+++ Record set +++

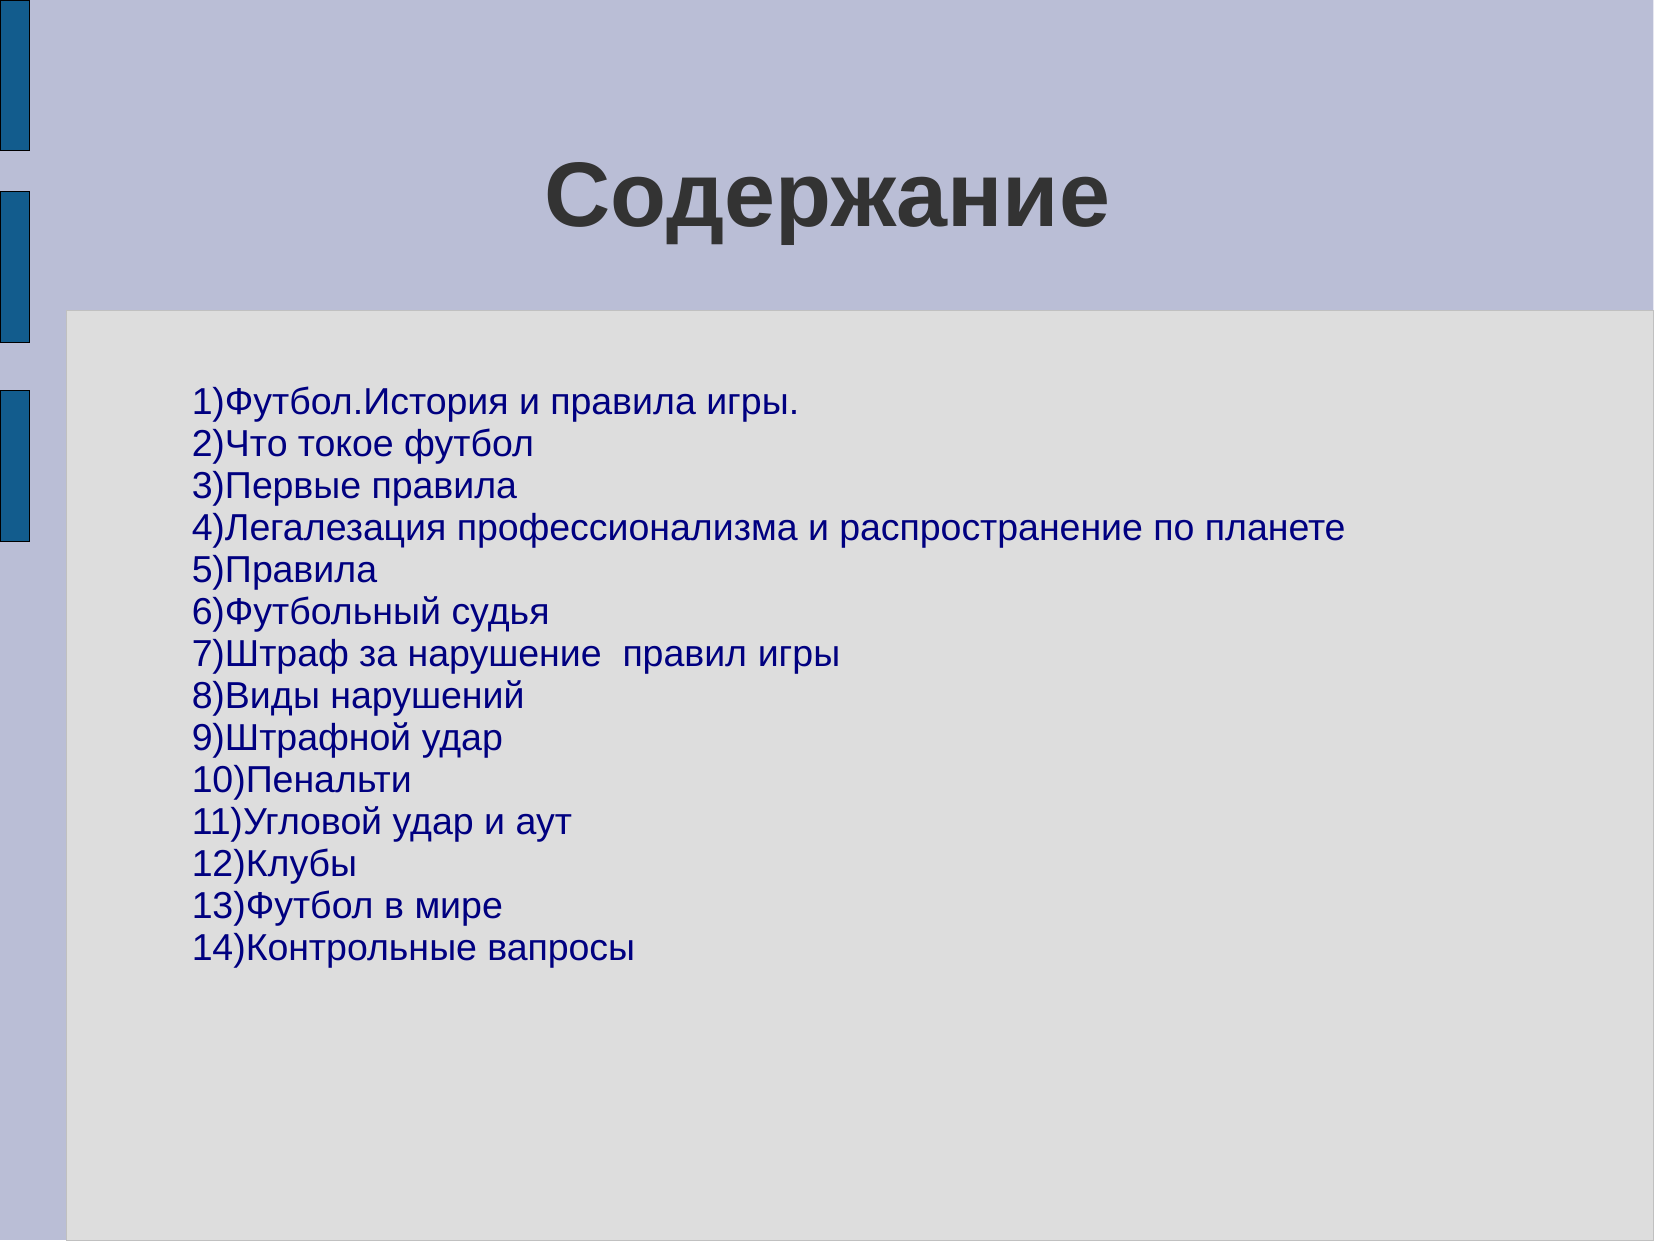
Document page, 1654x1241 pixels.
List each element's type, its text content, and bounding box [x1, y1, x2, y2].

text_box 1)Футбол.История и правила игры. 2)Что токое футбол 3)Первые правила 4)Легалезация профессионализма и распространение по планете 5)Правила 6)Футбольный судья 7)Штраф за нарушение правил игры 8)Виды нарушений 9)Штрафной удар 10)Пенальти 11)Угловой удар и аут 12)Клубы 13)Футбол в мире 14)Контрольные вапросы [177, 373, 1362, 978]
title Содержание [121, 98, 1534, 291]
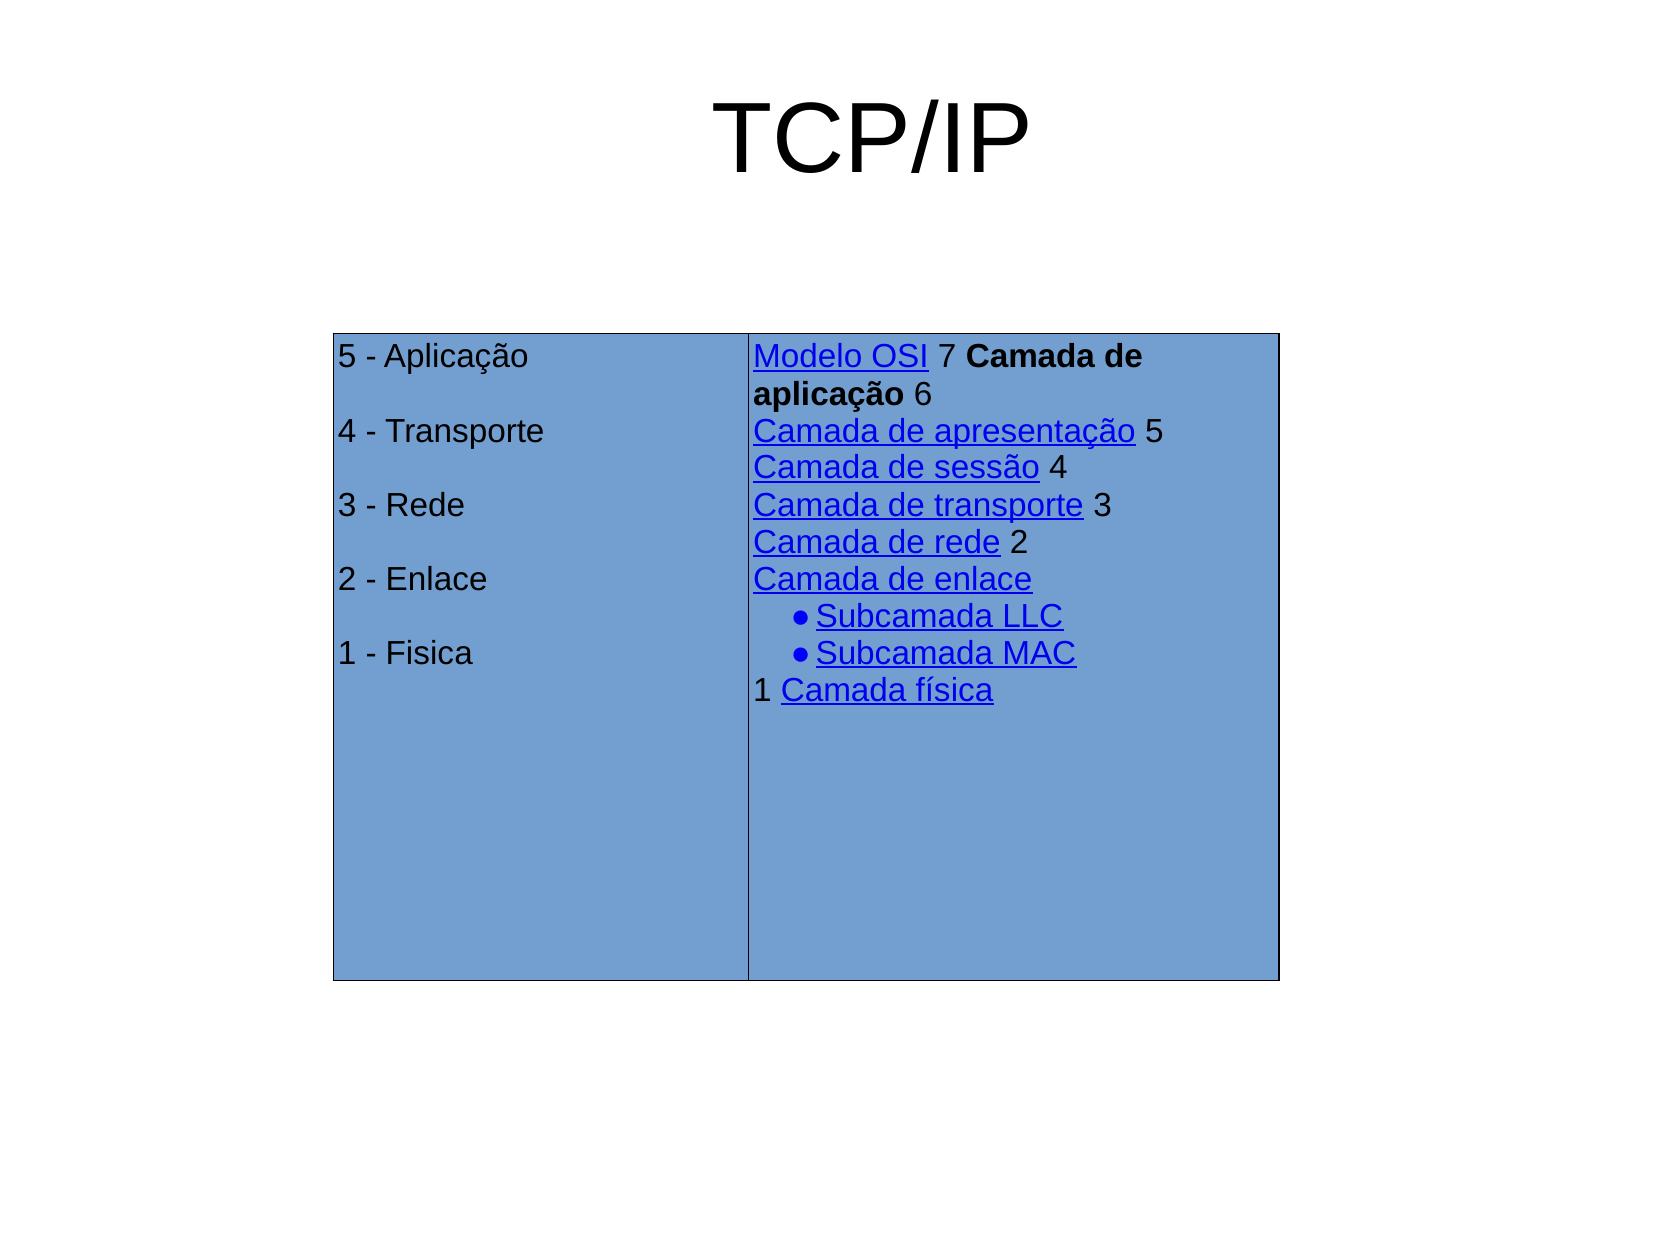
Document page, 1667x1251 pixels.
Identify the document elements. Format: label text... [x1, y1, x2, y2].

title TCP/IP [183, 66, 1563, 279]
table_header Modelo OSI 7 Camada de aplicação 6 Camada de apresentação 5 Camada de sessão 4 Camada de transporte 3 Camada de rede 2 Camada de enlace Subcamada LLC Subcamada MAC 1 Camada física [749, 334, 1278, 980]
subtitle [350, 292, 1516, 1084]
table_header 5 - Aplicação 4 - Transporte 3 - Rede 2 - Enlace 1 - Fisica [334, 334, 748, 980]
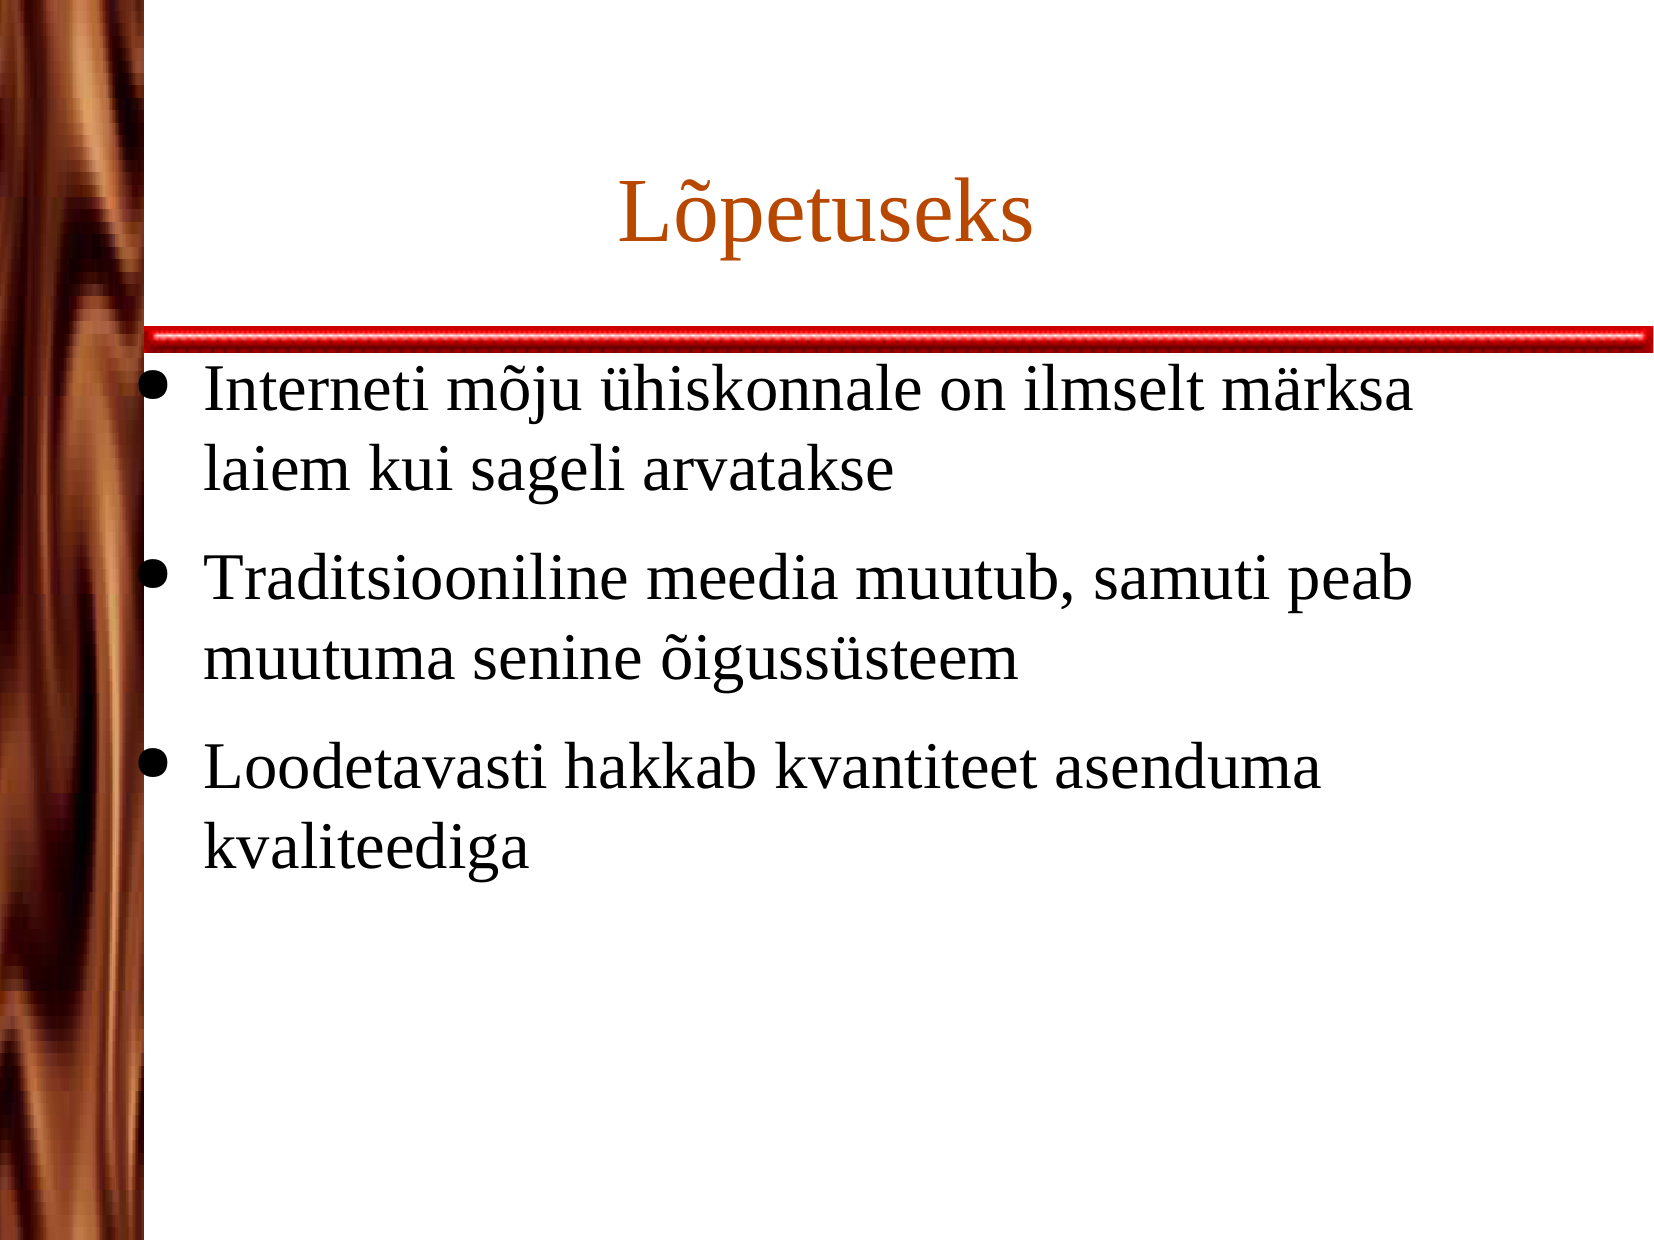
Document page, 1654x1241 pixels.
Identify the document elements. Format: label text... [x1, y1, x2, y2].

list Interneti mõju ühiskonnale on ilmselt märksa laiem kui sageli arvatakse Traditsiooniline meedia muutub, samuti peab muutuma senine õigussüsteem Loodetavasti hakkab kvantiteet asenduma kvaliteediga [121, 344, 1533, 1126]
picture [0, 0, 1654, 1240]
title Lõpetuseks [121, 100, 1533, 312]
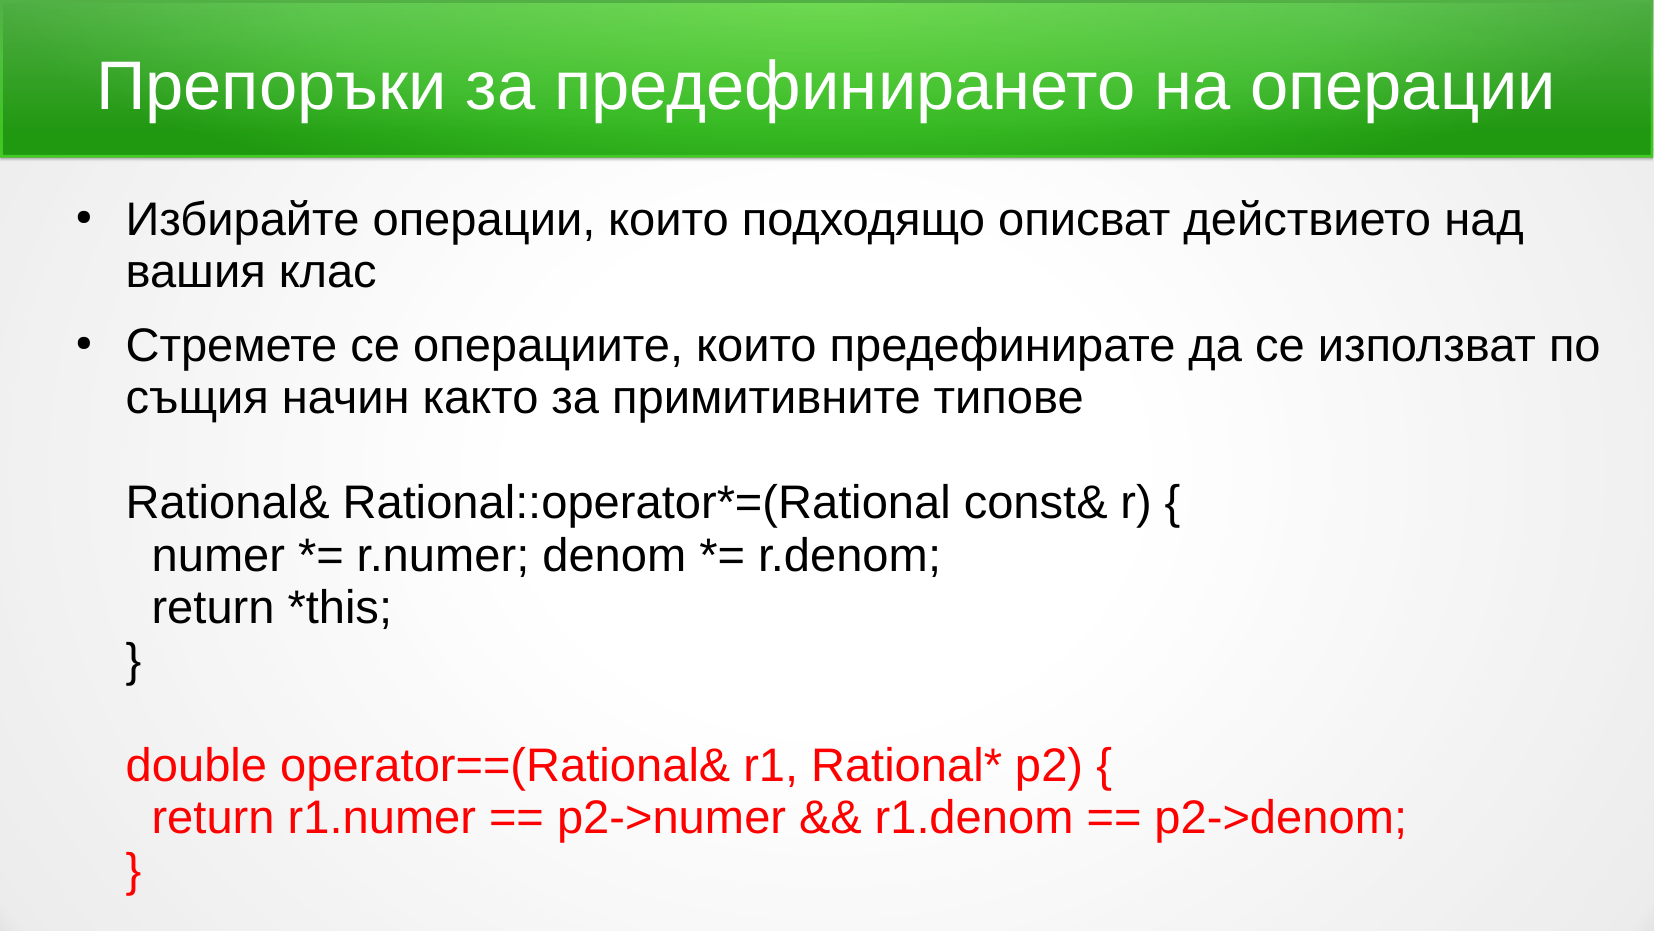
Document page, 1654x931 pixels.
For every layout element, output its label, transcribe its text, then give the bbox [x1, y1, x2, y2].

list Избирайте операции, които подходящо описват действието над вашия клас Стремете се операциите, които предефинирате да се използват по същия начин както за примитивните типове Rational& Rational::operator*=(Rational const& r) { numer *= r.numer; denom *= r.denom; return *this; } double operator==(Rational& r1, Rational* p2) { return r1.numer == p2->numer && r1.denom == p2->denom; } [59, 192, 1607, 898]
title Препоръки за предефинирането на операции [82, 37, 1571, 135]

+++

Can you write out all the records again, swapping "Document page" for "Rendered page" wherever it occurs and changing nothing else? Leave the pictures out of your answer.

Rendered page, 1654x1241 pixels.
List each element's type, its text content, and bounding box [x1, y1, x2, y2].

text_box 1)Футбол.История и правила игры. 2)Что токое футбол 3)Первые правила 4)Легалезация профессионализма и распространение по планете 5)Правила 6)Футбольный судья 7)Штраф за нарушение правил игры 8)Виды нарушений 9)Штрафной удар 10)Пенальти 11)Угловой удар и аут 12)Клубы 13)Футбол в мире 14)Контрольные вапросы [177, 373, 1362, 978]
title Содержание [121, 98, 1534, 291]
Rendered page, 1667x1251 pixels.
Identify the document elements. Format: label text... [x1, y1, x2, y2].

title TCP/IP [183, 66, 1563, 279]
table_header Modelo OSI 7 Camada de aplicação 6 Camada de apresentação 5 Camada de sessão 4 Camada de transporte 3 Camada de rede 2 Camada de enlace Subcamada LLC Subcamada MAC 1 Camada física [749, 334, 1278, 980]
subtitle [350, 292, 1516, 1084]
table_header 5 - Aplicação 4 - Transporte 3 - Rede 2 - Enlace 1 - Fisica [334, 334, 748, 980]
Rendered page, 1654x1241 pixels.
Identify the document elements. Format: label text... [x1, y1, x2, y2].

list Interneti mõju ühiskonnale on ilmselt märksa laiem kui sageli arvatakse Traditsiooniline meedia muutub, samuti peab muutuma senine õigussüsteem Loodetavasti hakkab kvantiteet asenduma kvaliteediga [121, 344, 1533, 1126]
picture [0, 0, 1654, 1240]
title Lõpetuseks [121, 100, 1533, 312]
Rendered page, 1654x931 pixels.
For every layout element, output its label, transcribe its text, then give the bbox [x1, y1, x2, y2].

list Избирайте операции, които подходящо описват действието над вашия клас Стремете се операциите, които предефинирате да се използват по същия начин както за примитивните типове Rational& Rational::operator*=(Rational const& r) { numer *= r.numer; denom *= r.denom; return *this; } double operator==(Rational& r1, Rational* p2) { return r1.numer == p2->numer && r1.denom == p2->denom; } [59, 192, 1607, 898]
title Препоръки за предефинирането на операции [82, 37, 1571, 135]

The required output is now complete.